What the task asks |
Write out every line of text in the listing below character for character, keeping the original order. Leave the pictures out of your answer.

[Collected data]
========================

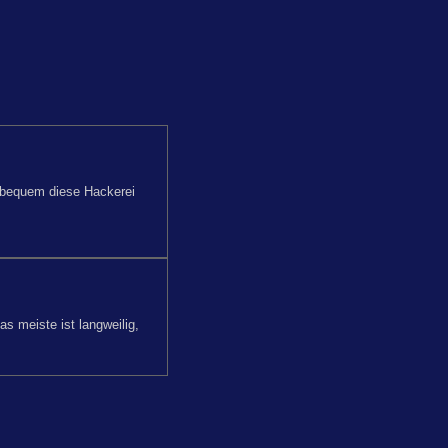
e bequem diese Hackerei
s meiste ist langweilig,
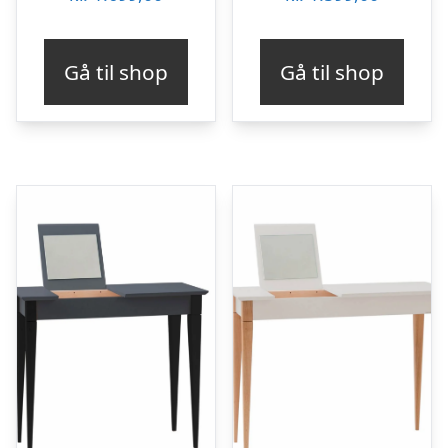
Gå til shop
Gå til shop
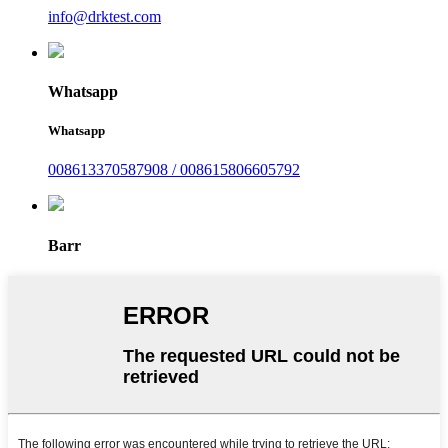
info@drktest.com
Whatsapp
Whatsapp
008613370587908 / 008615806605792
Barr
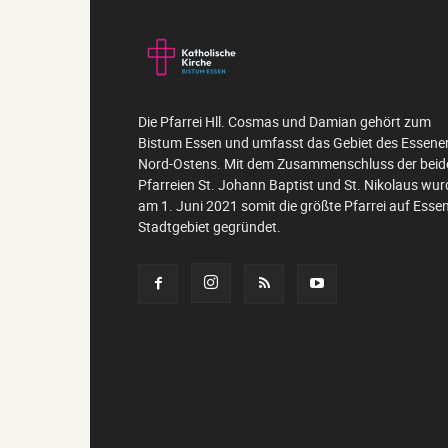
Die Pfarrei Hll. Cosmas und Damian gehört zum
Bistum Essen und umfasst das Gebiet des Essene
Nord-Ostens. Mit dem Zusammenschluss der beid
Pfarreien St. Johann Baptist und St. Nikolaus wur
am 1. Juni 2021 somit die größte Pfarrei auf Esse
Stadtgebiet gegründet.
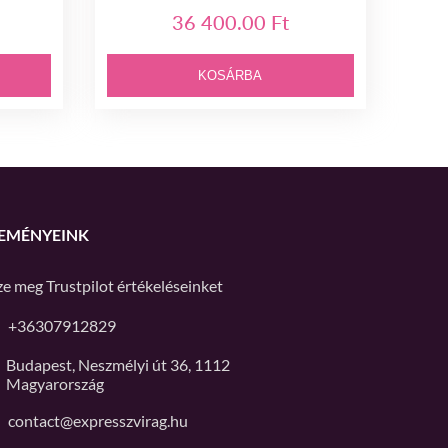
36 400.00 Ft
KOSÁRBA
EMÉNYEINK
ze meg
Trustpilot
értékeléseinket
+36307912829
Budapest, Neszmélyi út 36, 1112
Magyarország
contact@expresszvirag.hu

========================

Solution to the exercise |
e bequem diese Hackerei
s meiste ist langweilig,
Gå til shop
Gå til shop
info@drktest.com
Whatsapp
Whatsapp
008613370587908 / 008615806605792
Barr
Die Pfarrei Hll. Cosmas und Damian gehört zum
Bistum Essen und umfasst das Gebiet des Essene
Nord-Ostens. Mit dem Zusammenschluss der beid
Pfarreien St. Johann Baptist und St. Nikolaus wur
am 1. Juni 2021 somit die größte Pfarrei auf Esse
Stadtgebiet gegründet.
36 400.00 Ft
KOSÁRBA
EMÉNYEINK
ze meg
Trustpilot
értékeléseinket
+36307912829
Budapest, Neszmélyi út 36, 1112
Magyarország
contact@expresszvirag.hu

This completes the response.